For this exercise, please reproduce the records below word for word, from the first line through the line with "Ihnen 30 Probenächte".

Data items

****************************************

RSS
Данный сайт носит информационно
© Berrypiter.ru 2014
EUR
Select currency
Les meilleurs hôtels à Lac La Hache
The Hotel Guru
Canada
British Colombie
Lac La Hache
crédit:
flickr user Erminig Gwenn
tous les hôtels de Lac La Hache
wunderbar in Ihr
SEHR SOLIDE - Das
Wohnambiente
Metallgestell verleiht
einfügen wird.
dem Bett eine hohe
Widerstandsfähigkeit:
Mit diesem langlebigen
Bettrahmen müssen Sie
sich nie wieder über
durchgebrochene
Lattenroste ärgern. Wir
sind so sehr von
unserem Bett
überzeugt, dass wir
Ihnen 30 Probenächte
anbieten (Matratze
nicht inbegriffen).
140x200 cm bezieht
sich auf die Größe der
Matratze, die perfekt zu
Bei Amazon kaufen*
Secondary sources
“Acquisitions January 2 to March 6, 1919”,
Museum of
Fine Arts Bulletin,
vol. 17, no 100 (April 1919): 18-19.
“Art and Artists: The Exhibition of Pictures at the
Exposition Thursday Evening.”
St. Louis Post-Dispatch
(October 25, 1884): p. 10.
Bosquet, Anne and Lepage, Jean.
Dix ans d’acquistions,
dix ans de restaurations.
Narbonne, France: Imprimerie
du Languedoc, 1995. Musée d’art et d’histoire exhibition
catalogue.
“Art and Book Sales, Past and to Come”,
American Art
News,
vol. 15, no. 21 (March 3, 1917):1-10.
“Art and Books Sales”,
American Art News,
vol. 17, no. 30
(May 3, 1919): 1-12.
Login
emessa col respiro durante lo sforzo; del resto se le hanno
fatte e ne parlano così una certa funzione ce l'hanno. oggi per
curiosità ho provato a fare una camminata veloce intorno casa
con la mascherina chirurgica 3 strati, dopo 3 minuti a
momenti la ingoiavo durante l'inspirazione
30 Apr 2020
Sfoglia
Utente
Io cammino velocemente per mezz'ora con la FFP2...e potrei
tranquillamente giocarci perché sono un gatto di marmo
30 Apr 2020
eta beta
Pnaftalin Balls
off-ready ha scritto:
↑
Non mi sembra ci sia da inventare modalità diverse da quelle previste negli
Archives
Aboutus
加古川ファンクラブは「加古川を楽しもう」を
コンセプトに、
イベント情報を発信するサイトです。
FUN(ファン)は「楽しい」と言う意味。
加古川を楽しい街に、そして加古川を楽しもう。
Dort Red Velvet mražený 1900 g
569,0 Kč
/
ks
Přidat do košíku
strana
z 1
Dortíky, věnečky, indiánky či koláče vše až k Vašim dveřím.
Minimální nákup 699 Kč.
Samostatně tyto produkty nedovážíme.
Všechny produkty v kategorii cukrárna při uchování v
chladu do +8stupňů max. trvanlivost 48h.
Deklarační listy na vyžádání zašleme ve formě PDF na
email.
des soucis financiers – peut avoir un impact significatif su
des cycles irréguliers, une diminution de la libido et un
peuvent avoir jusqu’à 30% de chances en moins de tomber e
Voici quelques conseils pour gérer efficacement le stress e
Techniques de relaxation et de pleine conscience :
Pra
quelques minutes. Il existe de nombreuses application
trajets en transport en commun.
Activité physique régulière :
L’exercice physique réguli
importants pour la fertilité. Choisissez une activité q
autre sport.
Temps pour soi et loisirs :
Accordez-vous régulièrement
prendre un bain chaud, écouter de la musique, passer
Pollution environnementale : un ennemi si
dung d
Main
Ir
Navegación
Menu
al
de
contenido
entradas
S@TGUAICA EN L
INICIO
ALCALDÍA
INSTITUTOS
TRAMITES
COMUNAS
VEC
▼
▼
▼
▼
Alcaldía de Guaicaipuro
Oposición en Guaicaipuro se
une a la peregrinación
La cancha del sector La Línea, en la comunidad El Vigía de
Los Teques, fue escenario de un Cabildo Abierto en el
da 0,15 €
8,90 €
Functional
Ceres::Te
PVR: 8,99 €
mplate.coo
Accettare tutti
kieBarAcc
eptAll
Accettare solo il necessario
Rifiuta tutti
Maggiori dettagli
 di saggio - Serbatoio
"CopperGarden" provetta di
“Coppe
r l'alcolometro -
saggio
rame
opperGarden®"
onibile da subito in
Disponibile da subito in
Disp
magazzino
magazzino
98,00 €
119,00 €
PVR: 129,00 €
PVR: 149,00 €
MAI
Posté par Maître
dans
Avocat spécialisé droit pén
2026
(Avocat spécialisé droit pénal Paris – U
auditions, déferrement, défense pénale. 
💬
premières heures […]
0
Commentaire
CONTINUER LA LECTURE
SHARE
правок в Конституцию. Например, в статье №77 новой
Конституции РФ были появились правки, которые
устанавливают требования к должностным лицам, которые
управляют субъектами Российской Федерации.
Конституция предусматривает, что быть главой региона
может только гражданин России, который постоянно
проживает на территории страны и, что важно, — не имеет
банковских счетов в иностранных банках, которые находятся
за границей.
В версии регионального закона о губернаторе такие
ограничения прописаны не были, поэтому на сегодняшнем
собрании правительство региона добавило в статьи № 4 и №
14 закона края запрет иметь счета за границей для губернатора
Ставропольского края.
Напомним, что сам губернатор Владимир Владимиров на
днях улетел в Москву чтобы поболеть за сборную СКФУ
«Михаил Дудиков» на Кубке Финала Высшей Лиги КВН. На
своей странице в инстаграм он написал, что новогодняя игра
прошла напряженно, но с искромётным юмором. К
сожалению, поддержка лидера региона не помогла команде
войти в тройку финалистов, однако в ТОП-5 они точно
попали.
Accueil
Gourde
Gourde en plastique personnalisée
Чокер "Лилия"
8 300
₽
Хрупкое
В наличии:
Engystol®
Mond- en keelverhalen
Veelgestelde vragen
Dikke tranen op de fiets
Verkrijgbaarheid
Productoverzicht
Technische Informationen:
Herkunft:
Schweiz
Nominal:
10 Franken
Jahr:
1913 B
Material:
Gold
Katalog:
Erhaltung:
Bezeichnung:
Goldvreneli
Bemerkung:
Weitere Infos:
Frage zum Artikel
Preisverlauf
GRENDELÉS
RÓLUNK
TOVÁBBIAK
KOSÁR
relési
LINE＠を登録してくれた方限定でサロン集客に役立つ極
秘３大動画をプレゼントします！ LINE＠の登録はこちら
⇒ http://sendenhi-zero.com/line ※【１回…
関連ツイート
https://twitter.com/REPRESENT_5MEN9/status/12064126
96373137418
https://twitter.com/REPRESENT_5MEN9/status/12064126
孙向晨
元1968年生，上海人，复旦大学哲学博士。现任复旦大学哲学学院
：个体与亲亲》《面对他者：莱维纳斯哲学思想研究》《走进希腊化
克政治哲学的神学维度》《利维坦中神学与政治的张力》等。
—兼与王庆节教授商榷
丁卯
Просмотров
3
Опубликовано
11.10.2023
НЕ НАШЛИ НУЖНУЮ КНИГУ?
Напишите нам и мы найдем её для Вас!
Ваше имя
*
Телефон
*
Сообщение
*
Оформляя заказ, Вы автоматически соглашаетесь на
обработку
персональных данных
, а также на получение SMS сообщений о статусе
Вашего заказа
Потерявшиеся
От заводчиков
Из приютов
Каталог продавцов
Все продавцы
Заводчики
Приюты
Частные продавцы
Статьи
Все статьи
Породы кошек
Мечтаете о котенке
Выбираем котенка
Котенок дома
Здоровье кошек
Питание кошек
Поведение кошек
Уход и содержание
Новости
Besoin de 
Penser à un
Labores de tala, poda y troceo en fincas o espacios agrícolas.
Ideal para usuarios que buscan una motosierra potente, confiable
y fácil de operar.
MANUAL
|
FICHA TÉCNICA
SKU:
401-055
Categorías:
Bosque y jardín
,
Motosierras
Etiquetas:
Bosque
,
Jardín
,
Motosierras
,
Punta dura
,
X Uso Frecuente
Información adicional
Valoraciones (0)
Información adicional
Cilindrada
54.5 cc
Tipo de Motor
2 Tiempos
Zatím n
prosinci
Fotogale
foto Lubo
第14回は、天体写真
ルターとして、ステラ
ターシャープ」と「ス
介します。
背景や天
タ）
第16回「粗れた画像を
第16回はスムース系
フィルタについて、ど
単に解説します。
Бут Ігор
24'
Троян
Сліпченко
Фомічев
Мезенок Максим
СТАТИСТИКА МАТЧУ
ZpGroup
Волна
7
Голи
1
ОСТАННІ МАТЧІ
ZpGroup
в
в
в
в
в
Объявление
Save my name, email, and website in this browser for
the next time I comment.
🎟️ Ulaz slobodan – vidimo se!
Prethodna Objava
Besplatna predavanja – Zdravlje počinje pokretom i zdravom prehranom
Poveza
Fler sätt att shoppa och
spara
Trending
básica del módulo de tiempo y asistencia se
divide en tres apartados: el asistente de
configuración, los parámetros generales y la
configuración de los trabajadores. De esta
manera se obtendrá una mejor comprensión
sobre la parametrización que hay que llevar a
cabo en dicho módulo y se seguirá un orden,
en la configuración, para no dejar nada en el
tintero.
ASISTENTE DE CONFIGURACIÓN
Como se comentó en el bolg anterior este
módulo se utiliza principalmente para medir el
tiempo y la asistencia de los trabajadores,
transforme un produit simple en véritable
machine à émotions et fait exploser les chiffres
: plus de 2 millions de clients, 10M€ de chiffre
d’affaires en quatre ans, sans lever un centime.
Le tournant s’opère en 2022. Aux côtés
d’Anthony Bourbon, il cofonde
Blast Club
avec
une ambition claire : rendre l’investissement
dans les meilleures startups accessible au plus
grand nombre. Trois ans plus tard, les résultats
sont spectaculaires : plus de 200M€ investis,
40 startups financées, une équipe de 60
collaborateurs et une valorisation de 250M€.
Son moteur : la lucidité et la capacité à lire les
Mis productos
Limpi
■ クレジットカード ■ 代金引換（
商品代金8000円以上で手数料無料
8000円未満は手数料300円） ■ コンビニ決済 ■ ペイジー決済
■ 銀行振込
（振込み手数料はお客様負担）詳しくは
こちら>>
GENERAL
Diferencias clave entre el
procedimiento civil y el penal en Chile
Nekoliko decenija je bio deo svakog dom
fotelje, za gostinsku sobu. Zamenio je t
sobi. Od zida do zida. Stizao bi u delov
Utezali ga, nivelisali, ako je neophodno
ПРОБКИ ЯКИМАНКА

****************************************

Solved problem
RSS
Данный сайт носит информационно
© Berrypiter.ru 2014
EUR
Select currency
Les meilleurs hôtels à Lac La Hache
The Hotel Guru
Canada
British Colombie
Lac La Hache
crédit:
flickr user Erminig Gwenn
tous les hôtels de Lac La Hache
wunderbar in Ihr
SEHR SOLIDE - Das
Wohnambiente
Metallgestell verleiht
einfügen wird.
dem Bett eine hohe
Widerstandsfähigkeit:
Mit diesem langlebigen
Bettrahmen müssen Sie
sich nie wieder über
durchgebrochene
Lattenroste ärgern. Wir
sind so sehr von
unserem Bett
überzeugt, dass wir
Ihnen 30 Probenächte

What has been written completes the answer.